Last year, Profs. Peter Swire and Annie Antón wrote a compelling piece in Privacy Perspectives about the need for privacy engineers and lawyers to get along. Establishing a common language in which to communicate will be essential to appropriately connect policy with technology.

It’s probably safe to say that the most common terms used in privacy are personally identifiable information (PII) and personal data, depending upon whether you come from a U.S. or European background. I think these terms are more or less self-explanatory.

But what do they really mean?

Take PII, for example. It means a chunk of data that reveals some knowledge about a person that can be unambiguously identified. Sounds more or less about right, doesn’t it? Is a computer's IP address personally identifiable?
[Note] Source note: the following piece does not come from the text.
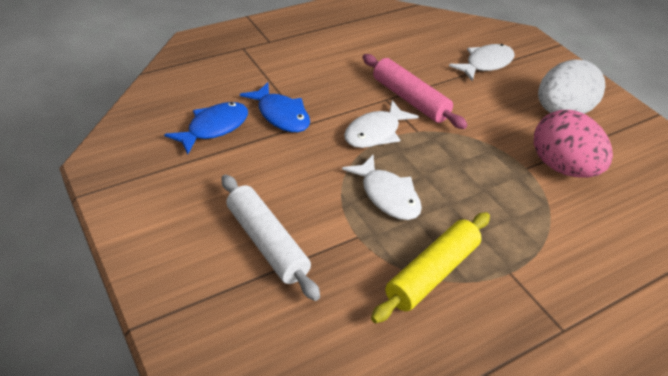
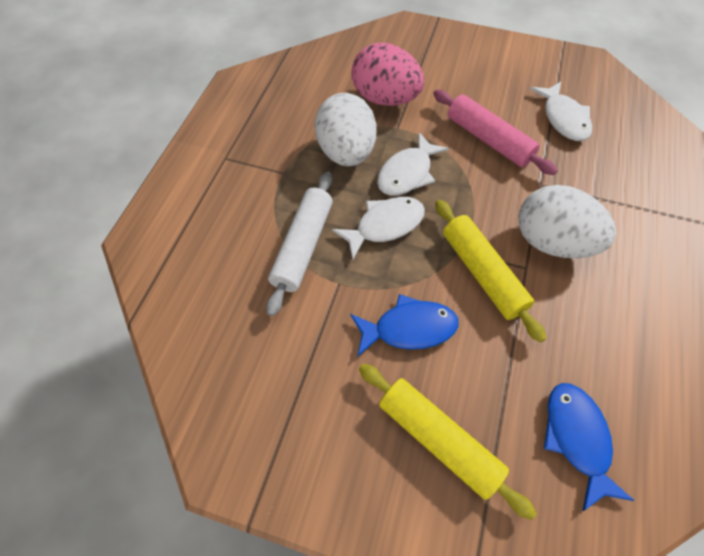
white egg: [538,59,605,114] = 1 -> [315,93,377,166] [518,185,616,258] = 2
yellow rolling pin: [371,212,490,323] = 1 -> [359,363,537,520] [435,200,546,343] = 2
What if that IP address belongs to a router for a large, multinational corporation? Is it PII then? And what if it belongs to a family using multiple computers, tablets, phones or other devices?

We will soon find ourselves delving into the minutiae of meaning—the what-does-personal-really-mean type questions. Plus, we must ask what is information, and what does identifiable denote?

There is a whole area of linguistics, philosophy and mathematics—take your pick—that deals with the meaning of things, otherwise known as semantics, or even semiotics if you want the overall field.

Mathematicians took years to fully understand the semantics of even simple statements such as 1+1=2, which looks obvious until you try to explain what 1 is, what 2 is, what + means, what = means and then what it means to say 1+1. The English philosophers Bertrand Russell and Albert Whitehead spent most of their careers writing Principia Mathematica to answer this question, and after four editions and 300 pages of dense mathematics, they had an answer. That was, until a young German by the name of Kurt Gödel came along and shook mathematics to its foundations with an equally "trivial" result.

So if it took 300 pages by two of the brightest minds in mathematics to give us a semantics for 1+1=2, how many pages—and years of work—will it take to give "PII" a semantics?

Now here's an interesting point: The definition of PII that is used in contemporary privacy is perfectly well defined in the privacy-legal context. I can go to various legal documents and read a formal definition of what PII or personal data means. But as we move between disciplines—in our case from privacy-legal to privacy-engineering disciplines—these definitions no longer hold, or at the very least, they don't work well.

If we move to the other end of the scale from legal to mathematics, we find concepts such as information entropy, which provides a clear, unambiguous and precise definition of what information is as well as the identifiability of a data set with respect to some population and so on. Information entropy, however, is not an easy concept with which to work. We can state now that the legal definition of PII can be defined in terms of the mathematical definition; it's just that this is obscenely difficult to do.

Somewhere between these two extremes lies software engineering, the discipline that actually implements privacy law into our systems, in ostensibly mathematical (programming language) terms.

Software engineers, much to the chagrin of privacy lawyers, do not understand legal terms. Well, ok, they do to a point, but you try coding a statement such as "reasonable privacy" into C++ or Java!

Plus, privacy lawyers don't understand all the subtle ramifications of virtual machines, machine language, object orientation, distributed computing, network protocols, XML, RDF—the list goes on!—again, much to the chagrin of software engineers.

Yet, as we stated earlier, there is a relationship between the terms and language that privacy lawyers use and the terms and language that software engineers use. That link provides the translation mechanism that allows both groups not just to talk but to properly communicate with each other.

We can spend as much time as we’d like writing manifestos and principles, designing processes, inventing new job titles such as privacy officer, privacy compliance tsar, grand chief-overseer-of-the-worshipful-court-of-privacy-dudes and so on, but without grounding semantics into terms such as PII and personal data—terms that will allow us to translate between legal-speak and engineer-speak—all of this work will be in vain.

Over the coming articles, I want to explore these terms and their meaning.